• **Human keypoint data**
▬▬▬▬▬▬

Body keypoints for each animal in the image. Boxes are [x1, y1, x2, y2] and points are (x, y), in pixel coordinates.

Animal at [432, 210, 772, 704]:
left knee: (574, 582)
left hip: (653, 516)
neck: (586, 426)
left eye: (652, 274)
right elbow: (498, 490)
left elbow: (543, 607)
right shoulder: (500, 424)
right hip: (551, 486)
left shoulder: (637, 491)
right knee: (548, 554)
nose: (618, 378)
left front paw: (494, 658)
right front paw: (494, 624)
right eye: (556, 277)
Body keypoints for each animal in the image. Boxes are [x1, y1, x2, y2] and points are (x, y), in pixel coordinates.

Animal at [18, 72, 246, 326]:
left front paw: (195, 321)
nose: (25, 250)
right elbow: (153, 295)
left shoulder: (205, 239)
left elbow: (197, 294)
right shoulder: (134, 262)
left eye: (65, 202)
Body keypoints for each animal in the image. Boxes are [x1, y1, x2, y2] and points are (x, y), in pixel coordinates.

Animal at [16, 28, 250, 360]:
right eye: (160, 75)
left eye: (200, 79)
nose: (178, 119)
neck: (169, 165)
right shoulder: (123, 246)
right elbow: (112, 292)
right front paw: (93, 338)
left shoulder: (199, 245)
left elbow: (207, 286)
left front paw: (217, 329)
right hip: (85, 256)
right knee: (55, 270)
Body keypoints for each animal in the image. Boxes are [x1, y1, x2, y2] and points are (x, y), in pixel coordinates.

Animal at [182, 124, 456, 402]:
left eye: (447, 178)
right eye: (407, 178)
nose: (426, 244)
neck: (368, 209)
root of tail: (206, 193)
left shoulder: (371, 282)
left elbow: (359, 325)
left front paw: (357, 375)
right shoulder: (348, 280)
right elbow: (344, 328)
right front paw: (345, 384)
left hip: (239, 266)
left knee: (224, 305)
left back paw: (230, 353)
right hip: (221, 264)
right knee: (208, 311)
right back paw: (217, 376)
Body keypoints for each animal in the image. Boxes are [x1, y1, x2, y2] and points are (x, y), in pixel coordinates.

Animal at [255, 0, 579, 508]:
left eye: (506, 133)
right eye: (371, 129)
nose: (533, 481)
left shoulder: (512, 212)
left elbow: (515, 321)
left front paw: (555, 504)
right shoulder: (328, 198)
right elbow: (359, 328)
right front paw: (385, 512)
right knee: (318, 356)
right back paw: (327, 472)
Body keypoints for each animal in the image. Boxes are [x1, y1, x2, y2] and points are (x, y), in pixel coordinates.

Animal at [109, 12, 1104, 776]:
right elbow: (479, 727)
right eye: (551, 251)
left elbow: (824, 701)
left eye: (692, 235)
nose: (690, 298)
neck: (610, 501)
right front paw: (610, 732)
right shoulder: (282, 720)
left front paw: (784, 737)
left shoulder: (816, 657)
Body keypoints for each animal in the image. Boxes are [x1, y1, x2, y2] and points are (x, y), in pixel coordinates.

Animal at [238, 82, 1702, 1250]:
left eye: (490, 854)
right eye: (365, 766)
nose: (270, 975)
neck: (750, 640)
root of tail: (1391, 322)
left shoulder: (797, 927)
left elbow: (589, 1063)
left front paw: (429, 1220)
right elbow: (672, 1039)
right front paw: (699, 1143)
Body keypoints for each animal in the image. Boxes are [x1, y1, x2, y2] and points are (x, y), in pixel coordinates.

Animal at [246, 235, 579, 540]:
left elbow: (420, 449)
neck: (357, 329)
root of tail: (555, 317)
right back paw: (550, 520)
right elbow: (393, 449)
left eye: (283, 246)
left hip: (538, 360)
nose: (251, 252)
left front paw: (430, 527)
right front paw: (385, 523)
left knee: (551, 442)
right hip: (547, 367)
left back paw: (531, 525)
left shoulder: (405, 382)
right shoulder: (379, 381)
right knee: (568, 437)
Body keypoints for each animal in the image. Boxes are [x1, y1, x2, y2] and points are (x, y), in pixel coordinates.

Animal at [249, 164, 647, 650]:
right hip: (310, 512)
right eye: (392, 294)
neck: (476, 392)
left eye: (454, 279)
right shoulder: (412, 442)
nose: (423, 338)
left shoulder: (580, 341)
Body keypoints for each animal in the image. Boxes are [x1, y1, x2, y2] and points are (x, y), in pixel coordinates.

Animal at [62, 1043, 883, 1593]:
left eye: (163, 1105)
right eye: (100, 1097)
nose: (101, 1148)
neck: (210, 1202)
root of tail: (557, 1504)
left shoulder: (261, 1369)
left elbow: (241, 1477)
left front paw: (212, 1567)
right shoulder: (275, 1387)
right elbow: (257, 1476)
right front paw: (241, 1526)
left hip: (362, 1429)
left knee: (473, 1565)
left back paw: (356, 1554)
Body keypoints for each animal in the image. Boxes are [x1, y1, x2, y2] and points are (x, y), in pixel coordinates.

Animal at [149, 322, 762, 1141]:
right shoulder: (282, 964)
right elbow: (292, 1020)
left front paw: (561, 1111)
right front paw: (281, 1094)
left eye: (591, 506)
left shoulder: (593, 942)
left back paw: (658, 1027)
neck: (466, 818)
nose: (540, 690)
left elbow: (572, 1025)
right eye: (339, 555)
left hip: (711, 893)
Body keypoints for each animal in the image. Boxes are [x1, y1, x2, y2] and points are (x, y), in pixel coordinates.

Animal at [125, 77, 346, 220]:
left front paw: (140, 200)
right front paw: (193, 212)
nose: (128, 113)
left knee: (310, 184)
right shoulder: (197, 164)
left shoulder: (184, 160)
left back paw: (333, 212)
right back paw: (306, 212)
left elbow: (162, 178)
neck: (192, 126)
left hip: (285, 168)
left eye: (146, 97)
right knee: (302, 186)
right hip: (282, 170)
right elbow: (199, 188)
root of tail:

▬▬▬▬▬▬

• **PROBLEM REQUIREMENTS**
Would you copy, unchanged, the stretch of the records above that begins at the line containing "right shoulder: (275, 1387)" and ends at the line containing "right front paw: (281, 1094)", and only that?

• **YOUR RESPONSE**
right shoulder: (275, 1387)
right elbow: (257, 1476)
right front paw: (241, 1526)
left hip: (362, 1429)
left knee: (473, 1565)
left back paw: (356, 1554)
Body keypoints for each animal in the image. Boxes are [x1, y1, x2, y2] and points are (x, y), in pixel coordinates.

Animal at [149, 322, 762, 1141]:
right shoulder: (282, 964)
right elbow: (292, 1020)
left front paw: (561, 1111)
right front paw: (281, 1094)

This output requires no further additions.